**Passage provided**

##############################

KM AI: 2020 significant AI milestones
Today, April 20th, in our KM AI course, I gave an introduction to AI terms, using a story-telling approach. Based on Bernard Marr’s piece from 2018, we exposed and better understood the main terms of AI, got to know some thought leaders who shaped the discipline and learned how it all developed to the fabulous achievements we all witness today.
We start back in the 17th century, speaking about the roots, and ended with 2020 achievements. I want to share my thoughts as to the 2020 five top nominations: What was the greatest development of AI in this non-regular year?
The first natural candidate was COVID19. The past year leveraged worldwide connectivity and therefore, ending 2020, we have much more data than we ever had dreamed of. And data, as we all know, is where the wisdom, that AI reveals, lies in. Furthermore, A handful of successful COVID19 AI projects were performed this year, adding to AI reputation and glory.
Another option that crossed my mind was the set of natural language generators. Products like GPT-3 and T-NLG gave a great boost to tools that can create not only chatbot answers, rather complicated, sophisticated texts. Indeed promising.
The third optional milestone was emotional recognition technologies. We are not so amazed already when an AI machine recognizes a cat, however, when it comes to humans’ emotions, understanding what I am saying with no words, through carefully watching my body language is really thrilling!!

##############################

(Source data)
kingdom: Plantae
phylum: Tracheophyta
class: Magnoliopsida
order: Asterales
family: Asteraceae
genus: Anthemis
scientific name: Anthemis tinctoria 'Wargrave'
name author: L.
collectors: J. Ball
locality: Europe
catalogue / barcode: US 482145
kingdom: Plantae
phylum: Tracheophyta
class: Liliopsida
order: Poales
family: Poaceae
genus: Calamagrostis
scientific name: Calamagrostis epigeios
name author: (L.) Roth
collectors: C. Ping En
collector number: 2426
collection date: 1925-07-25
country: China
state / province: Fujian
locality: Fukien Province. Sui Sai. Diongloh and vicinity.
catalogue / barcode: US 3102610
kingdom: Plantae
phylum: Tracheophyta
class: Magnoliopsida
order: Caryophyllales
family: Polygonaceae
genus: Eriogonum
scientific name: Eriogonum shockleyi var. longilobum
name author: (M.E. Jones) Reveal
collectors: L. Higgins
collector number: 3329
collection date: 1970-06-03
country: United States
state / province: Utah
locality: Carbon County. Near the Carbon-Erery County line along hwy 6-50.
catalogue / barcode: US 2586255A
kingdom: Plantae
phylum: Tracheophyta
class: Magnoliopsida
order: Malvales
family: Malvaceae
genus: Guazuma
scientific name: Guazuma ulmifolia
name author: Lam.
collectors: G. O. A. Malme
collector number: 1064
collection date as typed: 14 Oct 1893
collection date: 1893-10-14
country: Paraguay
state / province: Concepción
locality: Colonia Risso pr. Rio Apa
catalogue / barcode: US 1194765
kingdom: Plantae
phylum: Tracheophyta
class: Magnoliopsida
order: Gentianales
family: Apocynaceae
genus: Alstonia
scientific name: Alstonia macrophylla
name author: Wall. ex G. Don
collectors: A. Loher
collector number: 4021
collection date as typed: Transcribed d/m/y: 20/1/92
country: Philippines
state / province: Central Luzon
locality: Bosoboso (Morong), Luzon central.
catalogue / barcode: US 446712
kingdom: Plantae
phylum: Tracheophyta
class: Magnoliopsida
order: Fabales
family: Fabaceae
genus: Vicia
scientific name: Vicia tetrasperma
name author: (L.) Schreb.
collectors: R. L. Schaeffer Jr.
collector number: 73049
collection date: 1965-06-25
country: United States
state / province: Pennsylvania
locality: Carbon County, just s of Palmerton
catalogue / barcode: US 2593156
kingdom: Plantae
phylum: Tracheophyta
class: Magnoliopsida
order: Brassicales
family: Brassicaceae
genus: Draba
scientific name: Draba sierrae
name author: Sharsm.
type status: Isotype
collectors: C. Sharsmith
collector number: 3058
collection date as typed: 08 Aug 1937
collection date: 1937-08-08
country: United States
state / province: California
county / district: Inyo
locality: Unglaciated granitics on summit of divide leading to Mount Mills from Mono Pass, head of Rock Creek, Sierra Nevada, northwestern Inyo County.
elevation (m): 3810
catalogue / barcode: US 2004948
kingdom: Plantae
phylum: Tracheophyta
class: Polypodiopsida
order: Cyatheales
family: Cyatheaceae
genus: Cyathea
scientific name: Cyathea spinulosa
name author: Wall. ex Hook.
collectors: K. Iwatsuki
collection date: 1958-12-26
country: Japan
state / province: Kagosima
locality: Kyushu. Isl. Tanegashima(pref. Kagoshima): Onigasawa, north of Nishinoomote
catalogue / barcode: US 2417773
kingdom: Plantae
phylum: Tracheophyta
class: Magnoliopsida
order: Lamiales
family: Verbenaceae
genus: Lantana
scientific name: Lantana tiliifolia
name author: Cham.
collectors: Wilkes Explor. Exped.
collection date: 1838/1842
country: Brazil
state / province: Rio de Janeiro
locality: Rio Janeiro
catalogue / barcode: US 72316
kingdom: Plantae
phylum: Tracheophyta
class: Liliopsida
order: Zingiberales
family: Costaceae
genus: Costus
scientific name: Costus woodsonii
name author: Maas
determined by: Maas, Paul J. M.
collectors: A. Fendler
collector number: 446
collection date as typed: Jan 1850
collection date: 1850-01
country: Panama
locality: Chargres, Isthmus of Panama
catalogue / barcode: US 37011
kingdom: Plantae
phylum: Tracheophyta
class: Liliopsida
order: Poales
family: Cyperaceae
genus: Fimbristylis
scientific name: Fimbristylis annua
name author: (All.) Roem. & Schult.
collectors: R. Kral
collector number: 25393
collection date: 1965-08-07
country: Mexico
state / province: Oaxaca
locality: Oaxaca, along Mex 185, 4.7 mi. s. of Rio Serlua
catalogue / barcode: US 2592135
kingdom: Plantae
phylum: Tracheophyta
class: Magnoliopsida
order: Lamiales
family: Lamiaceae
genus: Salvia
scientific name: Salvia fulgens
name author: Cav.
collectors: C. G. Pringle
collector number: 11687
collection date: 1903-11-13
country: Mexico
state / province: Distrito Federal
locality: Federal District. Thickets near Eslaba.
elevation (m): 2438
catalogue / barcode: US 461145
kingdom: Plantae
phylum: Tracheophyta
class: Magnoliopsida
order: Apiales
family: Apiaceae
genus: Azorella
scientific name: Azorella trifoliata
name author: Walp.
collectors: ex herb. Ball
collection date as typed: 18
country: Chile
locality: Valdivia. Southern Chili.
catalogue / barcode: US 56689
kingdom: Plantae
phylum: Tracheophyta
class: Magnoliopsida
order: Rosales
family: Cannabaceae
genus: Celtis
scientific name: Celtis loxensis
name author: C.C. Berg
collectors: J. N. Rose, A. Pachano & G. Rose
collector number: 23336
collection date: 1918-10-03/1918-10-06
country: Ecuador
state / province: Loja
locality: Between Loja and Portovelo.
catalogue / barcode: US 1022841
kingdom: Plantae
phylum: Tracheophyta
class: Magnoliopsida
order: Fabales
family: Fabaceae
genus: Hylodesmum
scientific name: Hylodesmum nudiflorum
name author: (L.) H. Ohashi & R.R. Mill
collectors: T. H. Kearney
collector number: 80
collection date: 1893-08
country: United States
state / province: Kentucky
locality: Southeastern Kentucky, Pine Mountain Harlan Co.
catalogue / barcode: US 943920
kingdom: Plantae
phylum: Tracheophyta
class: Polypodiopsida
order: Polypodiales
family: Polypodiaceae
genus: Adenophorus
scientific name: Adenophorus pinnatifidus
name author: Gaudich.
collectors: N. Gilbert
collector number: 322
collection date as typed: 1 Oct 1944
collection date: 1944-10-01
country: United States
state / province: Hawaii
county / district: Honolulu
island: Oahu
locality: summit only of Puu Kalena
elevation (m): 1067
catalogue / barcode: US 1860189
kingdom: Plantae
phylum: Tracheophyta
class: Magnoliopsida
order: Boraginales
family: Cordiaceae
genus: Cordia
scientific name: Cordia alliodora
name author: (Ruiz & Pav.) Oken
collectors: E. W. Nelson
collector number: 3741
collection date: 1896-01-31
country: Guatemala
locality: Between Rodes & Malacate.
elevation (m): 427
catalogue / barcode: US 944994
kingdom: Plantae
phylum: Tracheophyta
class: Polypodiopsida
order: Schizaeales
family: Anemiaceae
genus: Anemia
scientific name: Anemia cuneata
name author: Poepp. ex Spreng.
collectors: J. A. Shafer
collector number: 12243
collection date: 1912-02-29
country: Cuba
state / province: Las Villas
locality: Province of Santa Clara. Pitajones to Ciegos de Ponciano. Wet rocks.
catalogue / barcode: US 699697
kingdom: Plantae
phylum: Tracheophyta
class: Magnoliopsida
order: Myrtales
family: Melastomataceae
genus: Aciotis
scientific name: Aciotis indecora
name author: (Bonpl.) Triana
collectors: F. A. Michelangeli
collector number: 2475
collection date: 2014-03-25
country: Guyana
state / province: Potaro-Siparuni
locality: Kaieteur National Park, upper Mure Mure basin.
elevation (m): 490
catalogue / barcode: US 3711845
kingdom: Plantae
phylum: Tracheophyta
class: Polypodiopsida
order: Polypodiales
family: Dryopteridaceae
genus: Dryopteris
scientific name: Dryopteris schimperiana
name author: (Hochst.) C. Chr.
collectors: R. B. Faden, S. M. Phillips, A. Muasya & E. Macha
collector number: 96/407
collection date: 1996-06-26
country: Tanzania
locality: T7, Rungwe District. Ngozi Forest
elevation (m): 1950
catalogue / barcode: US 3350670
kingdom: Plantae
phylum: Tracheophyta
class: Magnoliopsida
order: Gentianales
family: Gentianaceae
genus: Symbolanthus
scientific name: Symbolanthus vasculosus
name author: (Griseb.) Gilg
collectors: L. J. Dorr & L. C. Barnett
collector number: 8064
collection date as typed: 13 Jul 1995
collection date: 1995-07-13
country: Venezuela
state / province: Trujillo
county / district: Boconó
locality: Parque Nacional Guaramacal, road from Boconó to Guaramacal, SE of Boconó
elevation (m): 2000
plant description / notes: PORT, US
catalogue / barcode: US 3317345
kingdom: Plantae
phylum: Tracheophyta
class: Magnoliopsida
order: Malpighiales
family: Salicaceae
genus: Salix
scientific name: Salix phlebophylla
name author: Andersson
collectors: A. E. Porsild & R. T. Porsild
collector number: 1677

##############################

**What this exercise asks**
**1)** Which two products does the post on 2020 AI milestones name as natural language generators?
**2)** Resume the post on 2020 AI milestones after its last sentence.
These rows were drawn from a separate source, unrelated to the post on AI milestones.

**Exercise results**
**1)** GPT-3 and T-NLG.

**2)**
I also considered explainable AI. AI started in 1956 with a logical, cognitive approach, and turned 180 degrees towards the end of the century, to a statistical based approach, caring about results, less about reasoning. The new approach indeed brought with it a huge leap (deep learning), but degraded trust of people and organizations in the AI machines’ recommendations. Explainable AI aims to re-add this component of reasoning as an additional layer. It may not bring any breakthrough in technology, yet it will yield a great advance in adoption and organization implementation. Hurray!
And last, but not least… AI democratization. The new sets of tools, whether for cloud services, data to use, AI as a service, algorithmic prepared libraries, AI programming environments and many more, all make it possible, for many more organizations, having less skilled staff, to be able to implement and enjoy this great AI movement. Such is indeed, at my point of view, true democratization of the discipline.
Who is the chosen? I made my choice. But I’ll leave you curious, because it really doesn’t matter. All 5 nominations can surely be the 2020 most significant AI milestone.
Lucky us.
This was a great session today with Moria and everyone. Looking forward to next Tuesday.